Could you return every record below exactly as it is written?

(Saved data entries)
· · · ·

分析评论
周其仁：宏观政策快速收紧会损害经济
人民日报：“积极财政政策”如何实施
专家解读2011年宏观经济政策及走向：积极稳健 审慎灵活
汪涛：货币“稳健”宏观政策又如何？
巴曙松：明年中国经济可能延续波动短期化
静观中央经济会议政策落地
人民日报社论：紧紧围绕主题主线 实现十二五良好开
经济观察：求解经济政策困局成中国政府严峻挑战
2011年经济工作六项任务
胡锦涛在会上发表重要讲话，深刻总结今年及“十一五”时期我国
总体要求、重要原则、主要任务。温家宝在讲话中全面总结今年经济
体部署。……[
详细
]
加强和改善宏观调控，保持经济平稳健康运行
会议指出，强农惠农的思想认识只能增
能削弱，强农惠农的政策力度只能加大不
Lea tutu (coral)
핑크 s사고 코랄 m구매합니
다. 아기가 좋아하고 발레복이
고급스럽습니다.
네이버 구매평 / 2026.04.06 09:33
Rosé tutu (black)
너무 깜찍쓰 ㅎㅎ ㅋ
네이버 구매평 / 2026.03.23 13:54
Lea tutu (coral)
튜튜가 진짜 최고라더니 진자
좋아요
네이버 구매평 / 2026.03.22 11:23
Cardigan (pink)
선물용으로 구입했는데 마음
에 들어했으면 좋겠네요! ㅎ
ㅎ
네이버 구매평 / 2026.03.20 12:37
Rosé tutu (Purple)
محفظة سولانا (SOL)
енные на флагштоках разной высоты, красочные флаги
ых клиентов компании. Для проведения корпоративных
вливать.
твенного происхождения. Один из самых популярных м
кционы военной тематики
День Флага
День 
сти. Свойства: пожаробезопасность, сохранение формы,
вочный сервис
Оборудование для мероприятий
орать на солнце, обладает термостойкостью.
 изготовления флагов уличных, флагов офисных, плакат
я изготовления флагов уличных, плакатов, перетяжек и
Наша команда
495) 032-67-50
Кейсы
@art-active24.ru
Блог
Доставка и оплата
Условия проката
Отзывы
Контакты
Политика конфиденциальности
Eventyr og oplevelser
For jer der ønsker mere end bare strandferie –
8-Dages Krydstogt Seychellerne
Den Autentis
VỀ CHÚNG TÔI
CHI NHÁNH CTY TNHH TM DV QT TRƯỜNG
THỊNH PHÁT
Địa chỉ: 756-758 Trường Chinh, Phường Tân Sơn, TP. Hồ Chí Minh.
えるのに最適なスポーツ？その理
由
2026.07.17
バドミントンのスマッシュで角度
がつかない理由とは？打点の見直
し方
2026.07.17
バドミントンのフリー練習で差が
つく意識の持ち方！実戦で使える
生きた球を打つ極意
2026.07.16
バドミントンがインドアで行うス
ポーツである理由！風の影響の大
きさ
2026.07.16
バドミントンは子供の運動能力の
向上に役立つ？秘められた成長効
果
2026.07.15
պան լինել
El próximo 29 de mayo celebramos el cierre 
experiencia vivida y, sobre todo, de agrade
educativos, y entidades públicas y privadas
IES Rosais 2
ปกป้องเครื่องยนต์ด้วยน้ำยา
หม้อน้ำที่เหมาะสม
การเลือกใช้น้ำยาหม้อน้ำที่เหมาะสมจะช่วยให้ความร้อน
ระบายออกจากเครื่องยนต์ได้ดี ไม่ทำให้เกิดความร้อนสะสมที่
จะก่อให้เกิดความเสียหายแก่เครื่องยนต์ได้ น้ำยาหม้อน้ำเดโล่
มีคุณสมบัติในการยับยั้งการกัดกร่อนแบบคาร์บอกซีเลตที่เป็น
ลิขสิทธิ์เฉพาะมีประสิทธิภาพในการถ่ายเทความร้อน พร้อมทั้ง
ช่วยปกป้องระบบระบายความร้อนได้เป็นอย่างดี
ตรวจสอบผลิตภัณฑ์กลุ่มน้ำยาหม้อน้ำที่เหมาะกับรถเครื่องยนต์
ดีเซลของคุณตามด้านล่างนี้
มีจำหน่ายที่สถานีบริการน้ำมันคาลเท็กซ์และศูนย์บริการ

· · · ·

§ Expected output:
分析评论
周其仁：宏观政策快速收紧会损害经济
人民日报：“积极财政政策”如何实施
专家解读2011年宏观经济政策及走向：积极稳健 审慎灵活
汪涛：货币“稳健”宏观政策又如何？
巴曙松：明年中国经济可能延续波动短期化
静观中央经济会议政策落地
人民日报社论：紧紧围绕主题主线 实现十二五良好开
经济观察：求解经济政策困局成中国政府严峻挑战
2011年经济工作六项任务
胡锦涛在会上发表重要讲话，深刻总结今年及“十一五”时期我国
总体要求、重要原则、主要任务。温家宝在讲话中全面总结今年经济
体部署。……[
详细
]
加强和改善宏观调控，保持经济平稳健康运行
会议指出，强农惠农的思想认识只能增
能削弱，强农惠农的政策力度只能加大不
Lea tutu (coral)
핑크 s사고 코랄 m구매합니
다. 아기가 좋아하고 발레복이
고급스럽습니다.
네이버 구매평 / 2026.04.06 09:33
Rosé tutu (black)
너무 깜찍쓰 ㅎㅎ ㅋ
네이버 구매평 / 2026.03.23 13:54
Lea tutu (coral)
튜튜가 진짜 최고라더니 진자
좋아요
네이버 구매평 / 2026.03.22 11:23
Cardigan (pink)
선물용으로 구입했는데 마음
에 들어했으면 좋겠네요! ㅎ
ㅎ
네이버 구매평 / 2026.03.20 12:37
Rosé tutu (Purple)
محفظة سولانا (SOL)
енные на флагштоках разной высоты, красочные флаги
ых клиентов компании. Для проведения корпоративных
вливать.
твенного происхождения. Один из самых популярных м
кционы военной тематики
День Флага
День 
сти. Свойства: пожаробезопасность, сохранение формы,
вочный сервис
Оборудование для мероприятий
орать на солнце, обладает термостойкостью.
 изготовления флагов уличных, флагов офисных, плакат
я изготовления флагов уличных, плакатов, перетяжек и
Наша команда
495) 032-67-50
Кейсы
@art-active24.ru
Блог
Доставка и оплата
Условия проката
Отзывы
Контакты
Политика конфиденциальности
Eventyr og oplevelser
For jer der ønsker mere end bare strandferie –
8-Dages Krydstogt Seychellerne
Den Autentis
VỀ CHÚNG TÔI
CHI NHÁNH CTY TNHH TM DV QT TRƯỜNG
THỊNH PHÁT
Địa chỉ: 756-758 Trường Chinh, Phường Tân Sơn, TP. Hồ Chí Minh.
えるのに最適なスポーツ？その理
由
2026.07.17
バドミントンのスマッシュで角度
がつかない理由とは？打点の見直
し方
2026.07.17
バドミントンのフリー練習で差が
つく意識の持ち方！実戦で使える
生きた球を打つ極意
2026.07.16
バドミントンがインドアで行うス
ポーツである理由！風の影響の大
きさ
2026.07.16
バドミントンは子供の運動能力の
向上に役立つ？秘められた成長効
果
2026.07.15
պան լինել
El próximo 29 de mayo celebramos el cierre 
experiencia vivida y, sobre todo, de agrade
educativos, y entidades públicas y privadas
IES Rosais 2
ปกป้องเครื่องยนต์ด้วยน้ำยา
หม้อน้ำที่เหมาะสม
การเลือกใช้น้ำยาหม้อน้ำที่เหมาะสมจะช่วยให้ความร้อน
ระบายออกจากเครื่องยนต์ได้ดี ไม่ทำให้เกิดความร้อนสะสมที่
จะก่อให้เกิดความเสียหายแก่เครื่องยนต์ได้ น้ำยาหม้อน้ำเดโล่
มีคุณสมบัติในการยับยั้งการกัดกร่อนแบบคาร์บอกซีเลตที่เป็น
ลิขสิทธิ์เฉพาะมีประสิทธิภาพในการถ่ายเทความร้อน พร้อมทั้ง
ช่วยปกป้องระบบระบายความร้อนได้เป็นอย่างดี
ตรวจสอบผลิตภัณฑ์กลุ่มน้ำยาหม้อน้ำที่เหมาะกับรถเครื่องยนต์
ดีเซลของคุณตามด้านล่างนี้
มีจำหน่ายที่สถานีบริการน้ำมันคาลเท็กซ์และศูนย์บริการ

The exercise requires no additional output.